To help us understand our own journeys dealing with ageism, Applewhite shares the gradual raising of her own consciousness, a process she freely admits is ongoing, as it should be for all of us. She proudly embraces the role of “Old Person in Training,” stating that the process to become one “acknowledges the inevitability of oldness while relegating it to the future, albeit at an ever-smaller remove. It swaps purpose and intent for dread and denial. It connects us empathically with our future selves.”
Never preachy, always conversational, Applewhite engages the reader in a supportive co-experiment. Here’s how ageism defeats us, she says, and here’s what we can do together to defeat it. Throughout the book and in chapter ending “PUSH BACK!” sections, she shares practical ways to deal with such challenges as ageist language, identity issues, and intergenerational relationships.
In nine engrossing chapters, she explores ageism’s many impacts on life, including on health care, sex and intimacy, the workplace, community and housing, and at the end of life. Each argument is so thoroughly researched and clearly presented that the book should be required reading for medical students and established health-care professionals, businesspeople, aging-services providers, policy makers –– and anyone who is getting older.
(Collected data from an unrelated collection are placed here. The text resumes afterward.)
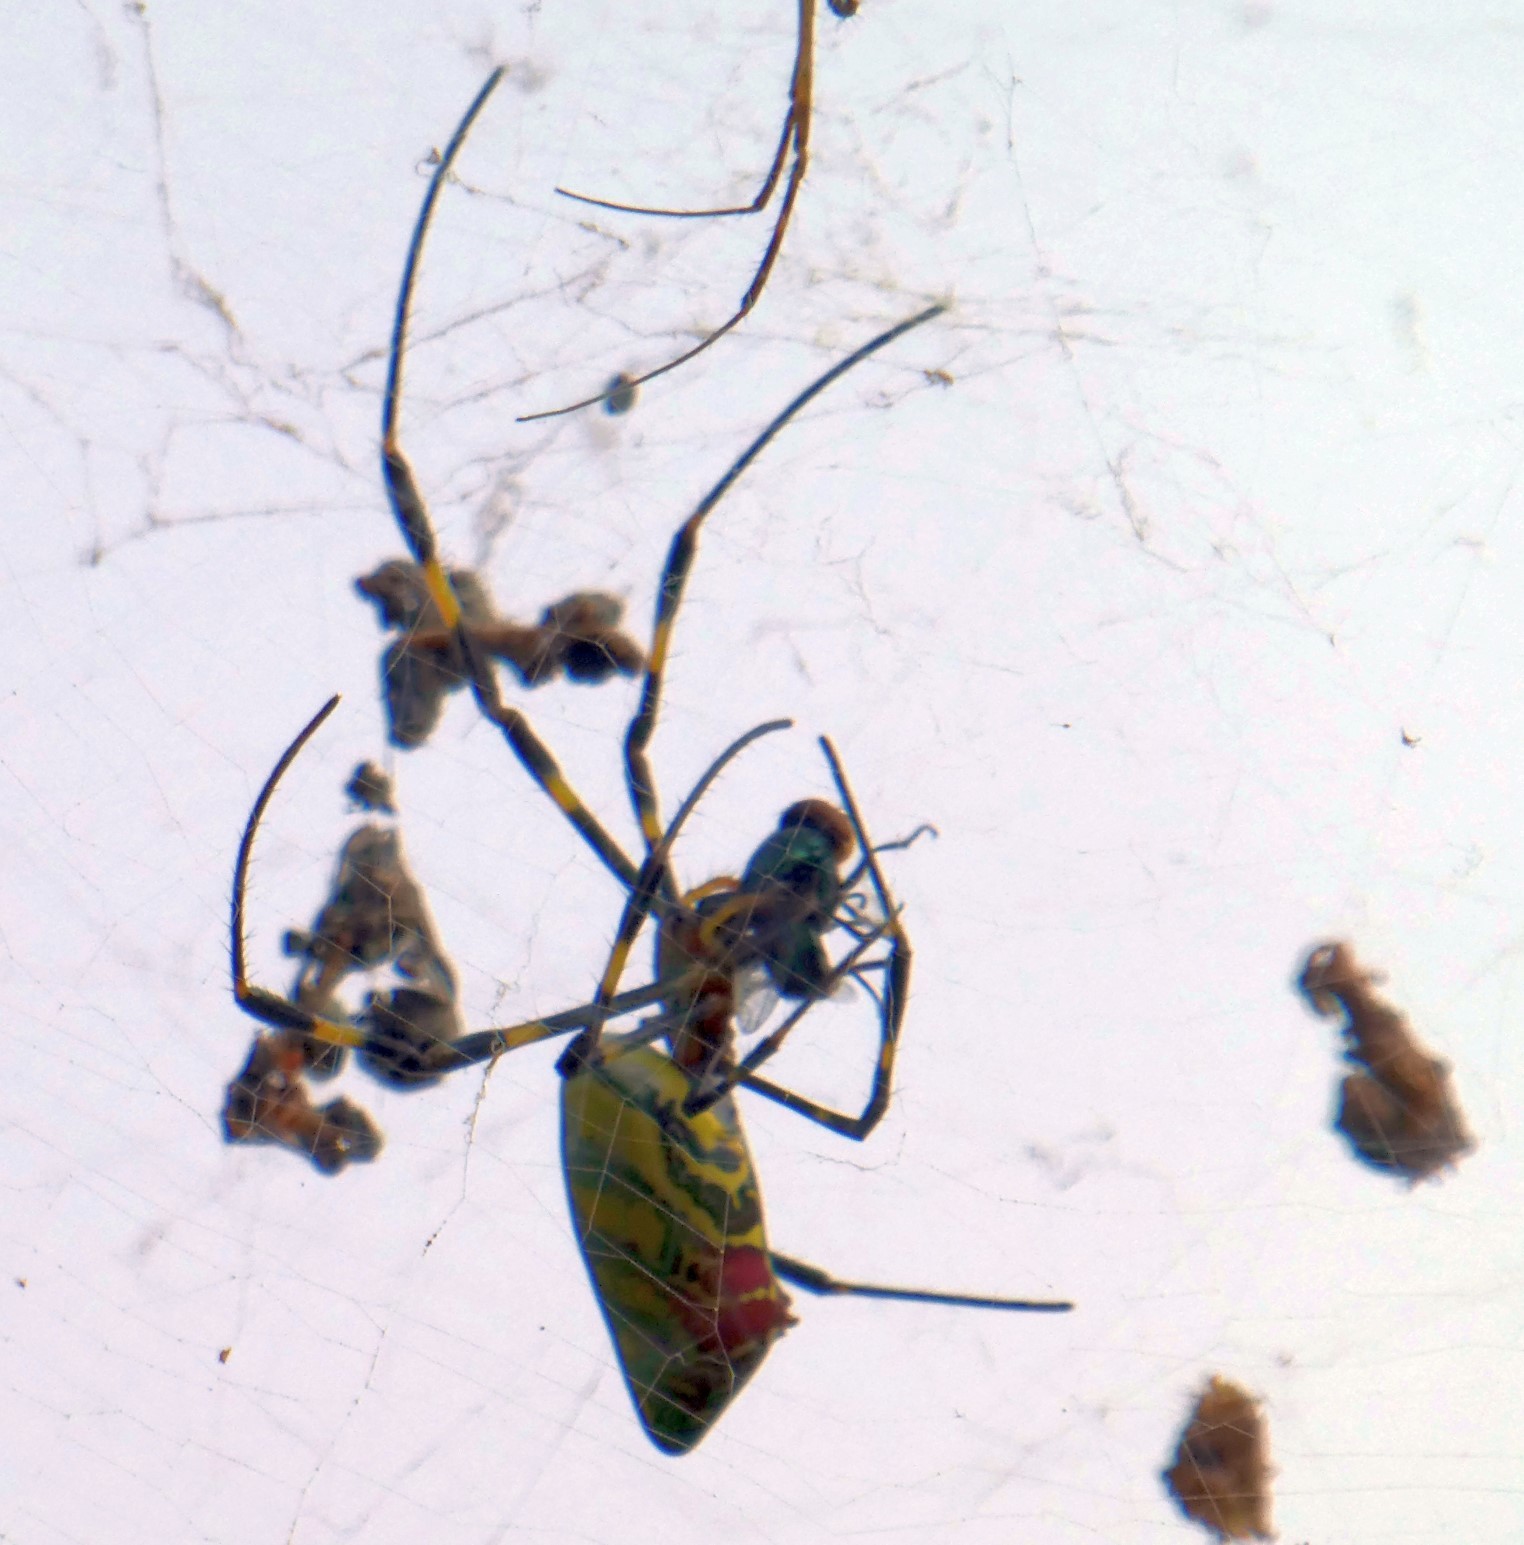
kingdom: Animalia
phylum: Arthropoda
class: Arachnida
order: Araneae
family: Araneidae
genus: Trichonephila
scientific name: Trichonephila clavata
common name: Jorō spider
Throughout the book, Applewhite cheers us on as she helps us arrive at fresher, more life-affirming understandings of what being and getting older are really about. Wrestling with our society’s insistence on the “age-as problem” approach can feel daunting, she admits, but it’s not as intimidating and difficult as the greater challenges all of us will face if we don’t apply ourselves as soon as possible to the task of defeating ageism. As she states,
“…it’s clear that upending discrimination on the basis of age will require fundamental changes in the way society is structured. We have to come up with fairer and broader ways to assess productivity, devise more ways for older people to continue to contribute, support them in these endeavors, and decouple the value of a human being from success along any of these metrics. This social change demands that we join the struggle against racism, sexism, ableism, and homophobia as well. Likewise, activists for other social justice causes would do well to consider how ageism hampers their efforts, and to raise awareness and work against it.”
Abolishing ageism is a revolutionary cause whose time has come. This Chair Rocks, is its inspiring manifesto. If we diligently apply its ideas, we’ll arrive at the solution that Betty Friedan passionately urged us to find more than two decades ago.
Let’s all read the book –– and get to work.